Solar Dynamics Observatory returns first images


Nasa’s Solar Dynamics Observatory has provided an astonishing new vista on our turbulent star.

The first public release of images from the satellite record huge explosions and great looping prominences of gas.

The observatory’s super-fine resolution is expected to help scientists get a better understanding of what drives solar activity.

Launched in February on an Atlas rocket from Cape Canaveral, SDO is expected to operate for at least five years.

Researchers hope in this time to go a long way towards their eventual goal of being able to forecast the effects of the Sun’s behaviour on Earth.

Solar activity has a profound influence on our planet. Huge eruptions of charged particles and the emission of intense radiation can disrupt satellite, communication and power systems, and pose a serious health risk to astronauts.

Scientists working on SDO say they are thrilled with the quality of the data received so far.

“When we see these fantastic images, even hard-core solar physicists like myself are struck with awe, literally,” said Lika Guhathakurta, the SDO programme scientist at Nasa Headquarters.

SDO is equipped with three instruments to investigate the physics at work inside, on the surface and in the atmosphere of the Sun.

The probe views the entire solar disc with a resolution 10 times better than the average high-definition television camera. This allows it to pick out features on the surface and in the atmosphere that are as small as 350km across.

The pictures are also acquired at a rapid rate, every few seconds.

In addition, the different wavelengths in which the instruments operate mean scientists can study the Sun’s atmosphere layer by layer.

A key quest will be to probe the inner workings of the solar dynamo, the deep network of plasma currents that generates the Sun’s tangled and sometimes explosive magnetic field.

It is the dynamo that ultimately lies behind all forms of solar activity, from the solar flares that explode in the Sun’s atmosphere to the relatively cool patches, or sunspots, that pock the solar disc and wander across its surface for days or even weeks.

“The SDO images are stunning and the level of detail they reveal will undoubtedly lead to a new branch of research into how the fine-scale solar magnetic fields form and evolve, leading to a much, much better understanding of how solar activity develops,” said co-investigator Richard Harrison from the UK’s Rutherford Appleton Laboratory (RAL).

“It’s like looking at the details of our star through a microscope,” he told BBC News.

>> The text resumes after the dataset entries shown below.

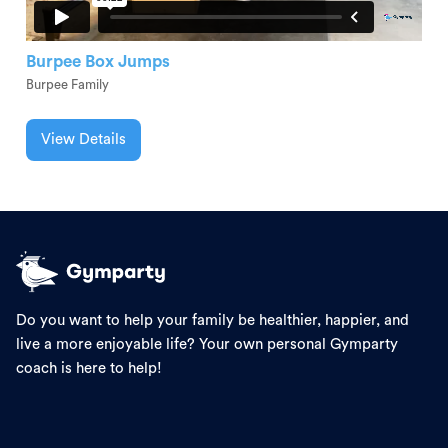
Burpee Box Jumps
Burpee Family
View Details
Do you want to help your family be healthier, happier, and
live a more enjoyable life? Your own personal Gymparty
coach is here to help!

And Dr Guhathakurta added: “It’s thought that [SDO] is going to revolutionise heliophysics much as the Hubble Space Telescope has revolutionised astrophysics and cosmology, which is true. There is however a very key difference. While Hubble is designed to observe almost everything in the cosmos, SDO is designed to study only one thing and that is our very own star. It is tailor-made for the study of Sun star.”

SDO’s three remote-sensing instruments are:

Helioseismic and Magnetic Imager (HMI): will study the motions and magnetic fields at the Sun’s surface, or photosphere, to determine what is happening inside the star. It will try to decipher the physics of the solar dynamo – the very source of the Sun’s activity. The dynamo regulates all forms of solar activity from the lightning-fast eruptions of solar flares to the slow decadal undulations of the sunspot cycle.

Atmospheric Imaging Assembly (AIA): is a suite of four telescopes that will image the corona, the outer layer of the Sun’s atmosphere. The AIA filters cover 10 different wavelength bands, or colours, from the extreme ultraviolet to the visible. It will see details as small as 725km across. These images will be acquired every 10 seconds. Previous observatories have taken pictures at best every few minutes.

Extreme Ultraviolet Variability Experiment (EVE): will measure the Sun’s energy output in extreme-ultraviolet (E-UV) wavelengths (this is called irradiance) with unprecedented precision. The Sun is at its most variable in the E-UV. E-UV rays can break apart atoms and molecules in the Earth’s upper-atmosphere, creating a layer of ions that can severely disturb radio signals.

The UK has a prominent role in the mission through the Rutherford Appleton Laboratory in Didcot; the e2v company in Chelmsford which supplied CCD camera detectors; the Mullard Space Science Laboratory in London; the University of Warwick; the University of Sheffield; and the University of Central Lancashire (UCLan) in Preston.

UCLan handles the SDO data coming into the UK. With the mission producing some 1.5 tera-bytes per day, it requires a dedicated gateway for scientists to exploit.